*How to complete this task*. Copy the entire listing exactly.

*Raw data*.

<<<<

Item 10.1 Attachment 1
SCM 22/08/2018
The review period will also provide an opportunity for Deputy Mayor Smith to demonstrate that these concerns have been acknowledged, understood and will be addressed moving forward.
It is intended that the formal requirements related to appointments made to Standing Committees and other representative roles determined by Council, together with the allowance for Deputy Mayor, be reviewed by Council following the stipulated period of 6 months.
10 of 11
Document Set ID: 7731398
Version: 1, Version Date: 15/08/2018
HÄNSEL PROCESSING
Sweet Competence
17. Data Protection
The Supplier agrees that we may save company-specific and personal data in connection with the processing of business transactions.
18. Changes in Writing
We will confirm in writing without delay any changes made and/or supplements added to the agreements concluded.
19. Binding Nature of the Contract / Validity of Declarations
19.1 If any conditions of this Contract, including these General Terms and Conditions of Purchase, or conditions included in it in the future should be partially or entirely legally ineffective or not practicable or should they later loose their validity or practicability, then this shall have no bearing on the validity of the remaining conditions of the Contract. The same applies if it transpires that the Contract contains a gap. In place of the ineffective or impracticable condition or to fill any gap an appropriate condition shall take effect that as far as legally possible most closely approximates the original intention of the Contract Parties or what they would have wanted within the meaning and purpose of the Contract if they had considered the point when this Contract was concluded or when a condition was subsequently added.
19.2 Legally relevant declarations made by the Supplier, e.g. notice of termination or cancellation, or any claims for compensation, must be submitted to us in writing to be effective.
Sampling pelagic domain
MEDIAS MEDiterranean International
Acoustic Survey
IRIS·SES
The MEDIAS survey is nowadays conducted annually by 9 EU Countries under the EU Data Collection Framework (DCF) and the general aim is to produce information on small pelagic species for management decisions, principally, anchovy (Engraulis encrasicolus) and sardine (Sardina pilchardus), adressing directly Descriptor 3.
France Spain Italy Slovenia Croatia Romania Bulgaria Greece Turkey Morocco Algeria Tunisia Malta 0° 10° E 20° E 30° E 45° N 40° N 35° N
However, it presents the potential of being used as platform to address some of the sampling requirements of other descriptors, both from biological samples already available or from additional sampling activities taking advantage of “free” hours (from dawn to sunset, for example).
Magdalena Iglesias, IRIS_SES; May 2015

>>>>

*Expected answer*.
Item 10.1 Attachment 1
SCM 22/08/2018
The review period will also provide an opportunity for Deputy Mayor Smith to demonstrate that these concerns have been acknowledged, understood and will be addressed moving forward.
It is intended that the formal requirements related to appointments made to Standing Committees and other representative roles determined by Council, together with the allowance for Deputy Mayor, be reviewed by Council following the stipulated period of 6 months.
10 of 11
Document Set ID: 7731398
Version: 1, Version Date: 15/08/2018
HÄNSEL PROCESSING
Sweet Competence
17. Data Protection
The Supplier agrees that we may save company-specific and personal data in connection with the processing of business transactions.
18. Changes in Writing
We will confirm in writing without delay any changes made and/or supplements added to the agreements concluded.
19. Binding Nature of the Contract / Validity of Declarations
19.1 If any conditions of this Contract, including these General Terms and Conditions of Purchase, or conditions included in it in the future should be partially or entirely legally ineffective or not practicable or should they later loose their validity or practicability, then this shall have no bearing on the validity of the remaining conditions of the Contract. The same applies if it transpires that the Contract contains a gap. In place of the ineffective or impracticable condition or to fill any gap an appropriate condition shall take effect that as far as legally possible most closely approximates the original intention of the Contract Parties or what they would have wanted within the meaning and purpose of the Contract if they had considered the point when this Contract was concluded or when a condition was subsequently added.
19.2 Legally relevant declarations made by the Supplier, e.g. notice of termination or cancellation, or any claims for compensation, must be submitted to us in writing to be effective.
Sampling pelagic domain
MEDIAS MEDiterranean International
Acoustic Survey
IRIS·SES
The MEDIAS survey is nowadays conducted annually by 9 EU Countries under the EU Data Collection Framework (DCF) and the general aim is to produce information on small pelagic species for management decisions, principally, anchovy (Engraulis encrasicolus) and sardine (Sardina pilchardus), adressing directly Descriptor 3.
France Spain Italy Slovenia Croatia Romania Bulgaria Greece Turkey Morocco Algeria Tunisia Malta 0° 10° E 20° E 30° E 45° N 40° N 35° N
However, it presents the potential of being used as platform to address some of the sampling requirements of other descriptors, both from biological samples already available or from additional sampling activities taking advantage of “free” hours (from dawn to sunset, for example).
Magdalena Iglesias, IRIS_SES; May 2015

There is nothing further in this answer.